Cabo Anselmo foi o maior deles. Como no poema de Augusto dos Anjos, os fariseus costumavam escarrar numerosas vezes nas bocas que beijavam. Fera arisca, Anselmo talvez tenha sido o precursor dos “patriotas” que vandalizaram a República no dia 8 de janeiro de 2023.

A ideia simbolizava a morbidez dos seguidores do mal, expressa na tentativa de acabar com a esperança e com o sonho democrático reconquistados a duras penas pela maioria dos brasileiros. Cuspiram no prato em que comeram e deram com os burros n’água. Melhor para o país.

Depois de Henfil, ainda levei tempo para entender que a definição do ditado as mãos que afagam são as mesmas que apedrejam é a mesma do abraço que foge pelos dedos. Ele morreu antes que pudesse desfrutar da democracia que almejou por décadas. Foi-se o deboche, mas ficaram os recados solidários.

Entendidas as mensagens e o recado, optei por lembrar a todos os “Manés patriotas” que as mãos sujas que destruíram parte do Palácio do Planalto e quebraram os plenários do Supremo Tribunal Federal, da Câmara e do Senado, mancharam de sangue as mãos talentosas que os construíram, mas não as deceparam.

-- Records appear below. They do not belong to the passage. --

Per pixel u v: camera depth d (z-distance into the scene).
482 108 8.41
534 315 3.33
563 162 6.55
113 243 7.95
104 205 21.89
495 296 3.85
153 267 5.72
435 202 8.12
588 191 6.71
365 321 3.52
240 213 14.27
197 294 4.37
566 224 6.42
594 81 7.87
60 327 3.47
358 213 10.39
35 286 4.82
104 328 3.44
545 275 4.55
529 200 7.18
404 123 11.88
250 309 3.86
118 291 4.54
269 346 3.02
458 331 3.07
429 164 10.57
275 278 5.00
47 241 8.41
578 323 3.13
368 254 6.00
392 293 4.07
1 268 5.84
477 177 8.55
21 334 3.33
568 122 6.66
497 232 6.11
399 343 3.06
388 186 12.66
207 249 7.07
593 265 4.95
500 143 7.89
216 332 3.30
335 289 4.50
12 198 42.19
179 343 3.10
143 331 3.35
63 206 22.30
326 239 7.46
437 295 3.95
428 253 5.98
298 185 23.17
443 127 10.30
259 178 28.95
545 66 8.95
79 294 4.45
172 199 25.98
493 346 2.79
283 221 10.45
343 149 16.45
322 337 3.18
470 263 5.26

Por isso, mais do que poetizá-las, vale lembrar que as mãos que oferecem rosas nunca ficam vazias. Tentáculos silenciosos e perfeitos da natureza humana, as mãos foram feitas para acariciar, afagar, amenizar dores físicas e emocionais, mas também para provocar insolúveis e intermináveis guerras internas. São as guerras de nervos, exacerbadas pelo carinho exagerado do toque e, às vezes, resolvidas pela sensibilidade do perfume que elas exalam.

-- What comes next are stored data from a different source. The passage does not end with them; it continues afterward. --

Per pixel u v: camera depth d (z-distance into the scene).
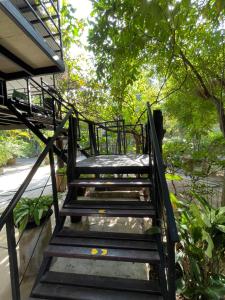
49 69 2.95
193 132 5.96
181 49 3.31
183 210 2.59
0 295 2.12
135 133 6.00
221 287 1.96
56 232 2.02
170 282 1.20
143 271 2.15
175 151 5.76
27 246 2.30
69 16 3.27
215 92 4.07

As mãos da paz são a prova da existência das fadas. Elas rejuvenescem qualquer um que por elas seja tocado. Lembram plumas naturalmente vaselinadas ou pétalas divinamente desfolhadas de uma linda rosa juvenil.

Parecem o paraíso, pois nos fazem sonhar com uma probabilidade imaginada por qualquer adolescente recém-saído da puberdade. É apenas uma possibilidade, mas meus sonhos são cada vez mais reais e entusiasmadamente palpáveis. Assim são as mãos do bem. São elas que me levam a essa inebriante viagem pelo mundo da fantasia.

Lamento apenas que sejam somente duas. Poderiam ser duas mil. Talvez mil, 100 ou mesmo 10. Poderia ser qualquer quantidade, desde que eu pudesse doar pelo menos uma ao povo que delas se utilizam para atirar pedras em quem prefere descobrir seu anjo sem a necessidade de ter um caso com o demônio.